LYNDON B. JOHNSON: Assuming we do everything we can, to the extent of our resources, can we really have any assurance that we win? I mean, assuming we have all the big bombers and all the powerful payloads and everything else, can three Vietcong come in and tear us up and continue this thing indefinitely, and never really bring it to an end? That's one thing I want to look at. The second thing I want you to look at <...> can we really, without getting any further authority from the Congress, have all out support or sufficient, overwhelming support to work successfully, to fight successfully? <...> I don't know whether those men have ever thought, in making their calculations: One, whether we can win with the kind of training we have, the type of power. Ah, and two, I don't know whether they've taken into their calculations whether we can have united support here at home …

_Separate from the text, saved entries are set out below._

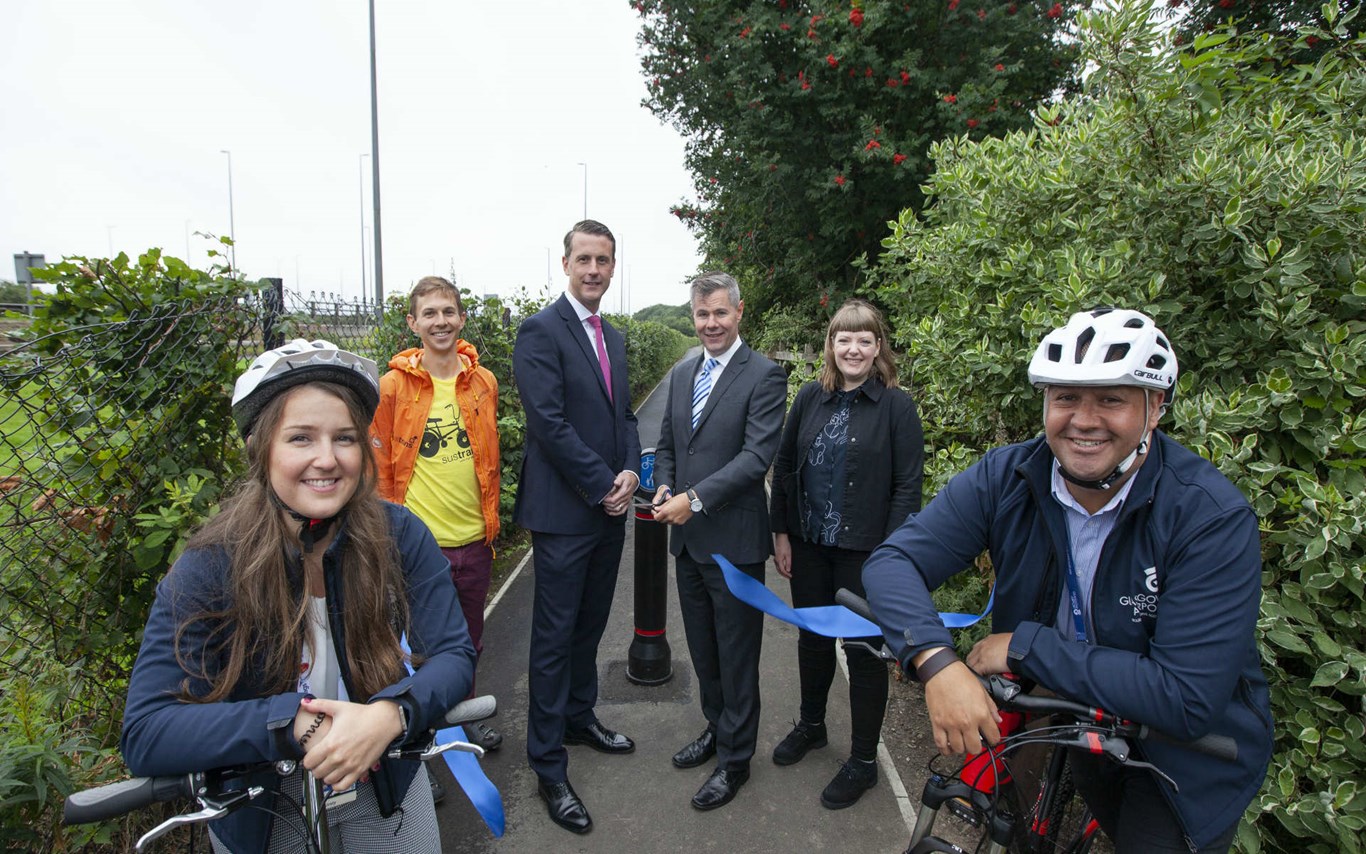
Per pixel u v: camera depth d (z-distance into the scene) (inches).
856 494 113.7
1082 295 108.3
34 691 87.2
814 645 123.5
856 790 115.7
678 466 122.0
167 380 103.2
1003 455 67.9
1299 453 96.0
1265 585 92.8
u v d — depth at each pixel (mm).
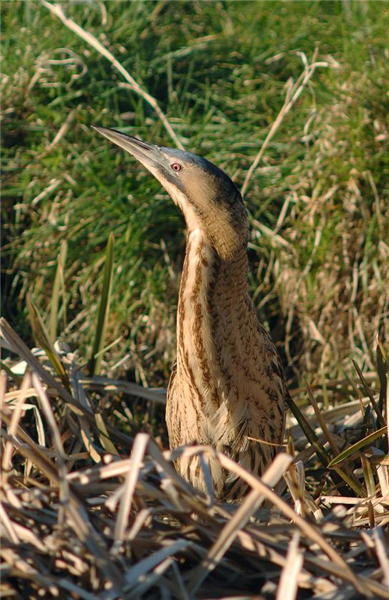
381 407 6484
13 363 6941
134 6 10477
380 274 8867
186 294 5781
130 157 9273
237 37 10586
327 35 10219
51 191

ROBERT MCNAMARA: I think Mr. President that, there are two thoughts on that. First, if we do go as far as my paper suggested, sending numbers of men out there, we ought to call up reserves. You have authority to do that without additional legislation. But I doubt that you would want to use it. Almost surely, if we called up reserves, you would want to go to the Congress to get additional authority. This would be a vehicle for joining together support. Now you would say, "Well, yes, but it also might lead to extended debate and divisive statements." I think we could avoid that. I really think if we were to go to the Clarks and the McGoverns and the Churches and say to them, "Now, this is our situation. We cannot win with our existing commitment. We must increase it if we're going to win, in this limited term that we define, in this limited way we define 'win,' it requires additional troops. Along with that approach, we are embarking upon or continuing this political initiative to probe for a willingness to negotiate a reasonable settlement here. And we ask your support under these circumstances." I think you'd get it from them under those circumstances. And that's a vehicle by which you both get the authority to call up the reserves and also tie them into the whole program.
I believe the above exchange implies even at that early date, McNamara never thought the Vietnam War was winnable except by using a very narrow definition of how winning could not be achieved, while he also proposed skirting critical debate.
My take on it is that McNamara is steering Johnson away from the American Peoples' best interests and toward those of the military industrial complex; of which former President Eisenhower warned against giving too much power whether "sought or unsought" in his farewell address.